Édition du 10 juin 2002
 
  Le cinéma des premiers temps
Spectacle de lanterne magique, projections des premiers films tournés au Québec et lancement d’une filmographie sont au programme du congrès international de Domitor.

Les interruptions de manivelle ne répondaient pas aux mêmes impératifs chez Méliès et chez les frères Lumière, affirme André Gaudreault.

L’histoire du cinéma au Québec est à peine plus jeune que l’histoire du cinéma lui-même. La première projection publique d’«images photographiques animées» a eu lieu en 1895 à Paris, mais le premier film réalisé au Québec a été tourné à peine trois ans plus tard à Kahnawake.

Les amateurs d’histoire et de cinéma seront comblés au congrès de Domitor, qui se déroulera du 18 au 22 juin à la Cinémathèque québécoise et dont le thème porte sur la technologie et les dispositifs du cinéma des premiers temps. «Le terme “dispositif” désigne à la fois les aspects techniques, la théorie ainsi que les dispositions psychologiques des cinéastes et du public», précise André Gaudreault, professeur au Département d’histoire de l’art et codirecteur de l’événement.

En tout, une soixantaine de conférenciers du Canada, des États-Unis et d’Europe traiteront des aspects technico-matériels de cette machine à vues animées, de l’impact qu’elle a eu sur les autres médias et autres formes de spectacles, de la perception qu’en avait le public ainsi que de la construction narrative chez les premiers cinéastes.

Un spectacle de lanterne magique, avec bonimenteur et chanteuse-pianiste, est également au programme. Inventée au début du 19e siècle, cette lanterne à projection a donné naissance au cinématographe des frères Lumière dans la dernière décennie du siècle. La lanterne magique constituait la source de lumière du cinématographe devant laquelle l’opérateur faisait dérouler la bobine de film à la main.

La même époque a vu l’invention du kinétoscope, de Thomas Edison. Contrairement au cinématographe, le kinétoscope ne projetait pas l’image sur un écran: il fallait regarder le film dans une visionneuse en faisant tourner une manivelle.

Stratégie narrative

En tant que chercheur en histoire du cinéma, André Gaudreault s’est plus particulièrement intéressé aux techniques de montage et de trucage chez les premiers cinéastes. «L’examen des films des Lumière montre des stigmates de montage et des interruptions de manivelle dans 10 % des cas, a-t-il remarqué.

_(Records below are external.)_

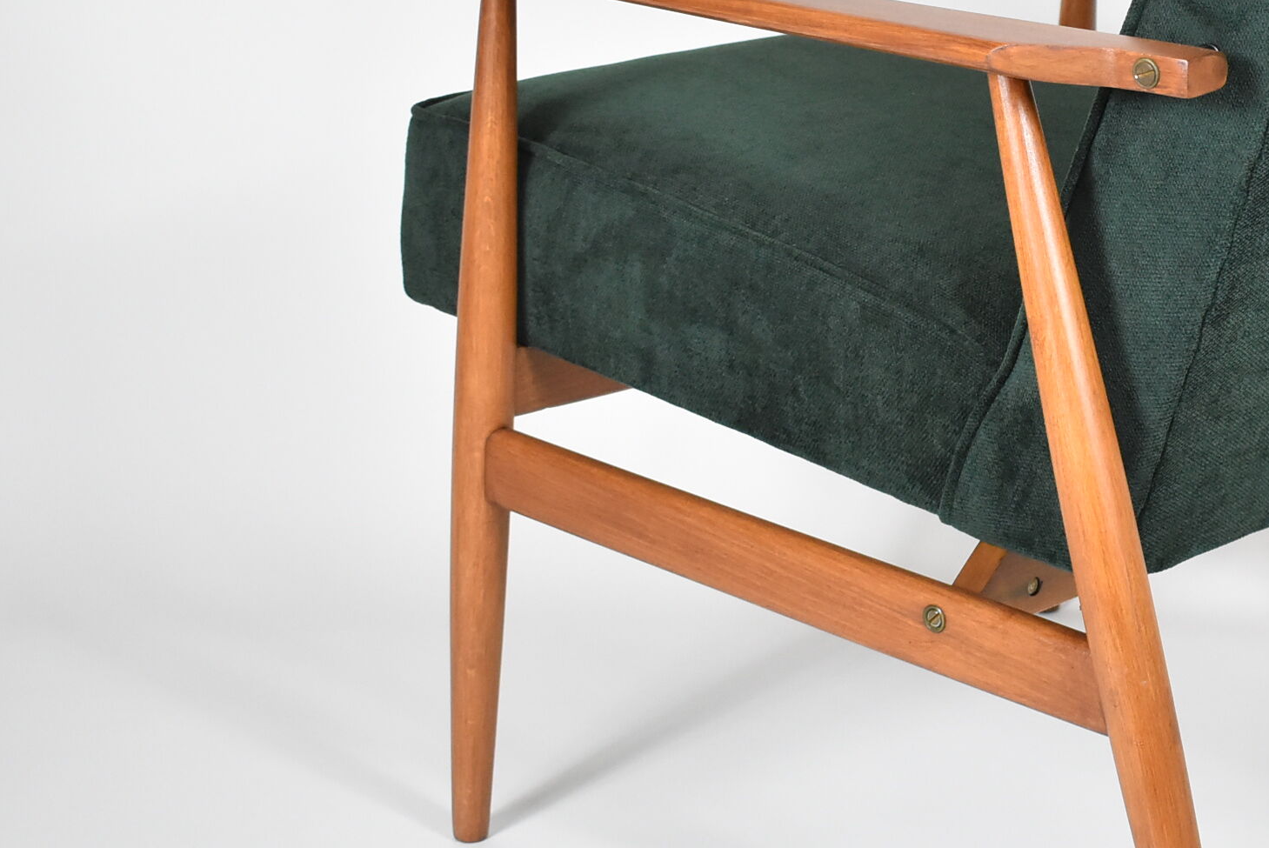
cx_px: 1175
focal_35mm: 80
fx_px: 2822
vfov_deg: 17.1
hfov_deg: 24.5
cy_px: 291
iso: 2000
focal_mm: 26
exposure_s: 1/125
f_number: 4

Mais les Lumière interrompaient le tournage parce qu’il n’y avait plus rien à filmer et non par stratégie narrative comme on peut l’observer chez Méliès.»

Même s’il y a des mises en scène dans la plupart de leurs films, les Lumière étaient en quelque sorte à la merci de ce qui se passait devant eux et de ce qu’ils voulaient montrer. «Chez Méliès, qui tournait ses films en studio, les arrêts de caméra sont plus contrôlés. Il s’en sert par exemple pour créer des effets d’apparition et de disparition, montrant une manipulation du filmographique.»

Les frères Lumière ont toutefois été prolifiques. Bien que la durée de leurs films ne dépasse pas une minute, ils en ont produit, avec leurs collaborateurs, pas moins de 1428. Parmi ceux-ci, le tout premier film tourné au Québec par Gabriel Veyre et intitulé Danse indienne. Ce document historique, ainsi que plusieurs autres films tournés ici au temps du muet, seront présentés au congrès de Domitor, accompagnés bien sûr de boniments et de pièces au piano.

La rencontre sera également l’occasion du lancement d’une édition Internet de la Filmographie des «vues» tournées au Québec avant 1908. «L’objectif de cette filmographie est à la fois de faire connaître les films tournés ici au début du cinéma et de comprendre l’évolution de notre expérience cinématographique», précise André Gaudreault, qui en a dirigé la réalisation avec Germain Lacasse, professeur associé au Département d’histoire de l’art.

Cette banque de données découle des travaux du Groupe de recherche sur l’avènement et la formation des institutions cinématographique et scénique (GRAFICS), dirigé par le professeur Gaudreault et qui regroupe des chercheurs d’une dizaine d’universités québécoises et étrangères. Avec la Cinémathèque québécoise, le GRAFICS est l’hôte du congrès de Domitor, une association internationale consacrée à la recherche sur le cinéma des premiers temps.